##### DOCUMENT EXCERPT
3D graphics software

Hexagon is a subdivision-type 3D modeler owned by Daz 3D. It was originally developed and published by Eovia and was acquired shortly before the release of version 2.0 by Daz 3D in 2006. The software drew heavily on Eovia's other modeler, Amapi (it shared the same developers), though it omitted the NURBs and precision measuring tools. The focus is subdivision modeling, but it includes spline tools and surface tools. Because of the two omissions, it is not as well suited to product design as Amapi, but is aimed more at illustrative and character modeling, with an eye to making it accessible for those new to working in 3D.

Version 2.0 added UV unwrapping tools and a selection of 3D painting tools, though these are still quite basic and do not include layers. Also added was the facility to paint in displacement, or "3D sculpting", which makes Hexagon particularly well suited for organic modeling.
##########
##### AVAILABLE DATA
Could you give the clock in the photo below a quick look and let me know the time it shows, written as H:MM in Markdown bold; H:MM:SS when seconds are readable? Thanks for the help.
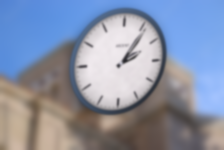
**2:06**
##########
• REQUESTS:
A – Update the Hexagon passage: write out the stretch from "Hexagon is a" through "working in 3D." again, changing "Amapi" to "Amapi 3D".
B – Answer these about the Hexagon passage:
(i) Which company acquired Hexagon, and in what year?
(ii) Which two features of Amapi did Hexagon leave out?
(iii) What do the 3D painting tools added in version 2.0 not include?
C – Pick up the passage on the Hexagon 3D modeler after its last sentence and continue it.

• OUTPUTS FOR THE TASKS:
A –
Hexagon is a subdivision-type 3D modeler owned by Daz 3D. It was originally developed and published by Eovia and was acquired shortly before the release of version 2.0 by Daz 3D in 2006. The software drew heavily on Eovia's other modeler, Amapi 3D (it shared the same developers), though it omitted the NURBs and precision measuring tools. The focus is subdivision modeling, but it includes spline tools and surface tools. Because of the two omissions, it is not as well suited to product design as Amapi 3D, but is aimed more at illustrative and character modeling, with an eye to making it accessible for those new to working in 3D.

B –
(i) Daz 3D, in 2006.
(ii) The NURBs and the precision measuring tools.
(iii) Layers.

C –
Hexagon continues to be developed under Daz 3D's ownership, with version 2.2 released in June 2007, ver. 2.5 in March 2008, and ver. 2.5.1 in August 2011.

==Workflow==
Hexagon is strictly a modeler. It does not animate, nor fully render. It is used to create a model, with low resource overhead, before exporting to rendering/rigging/animation software. However, Hexagon can do basic rendering preview within the application, including ambient occlusion.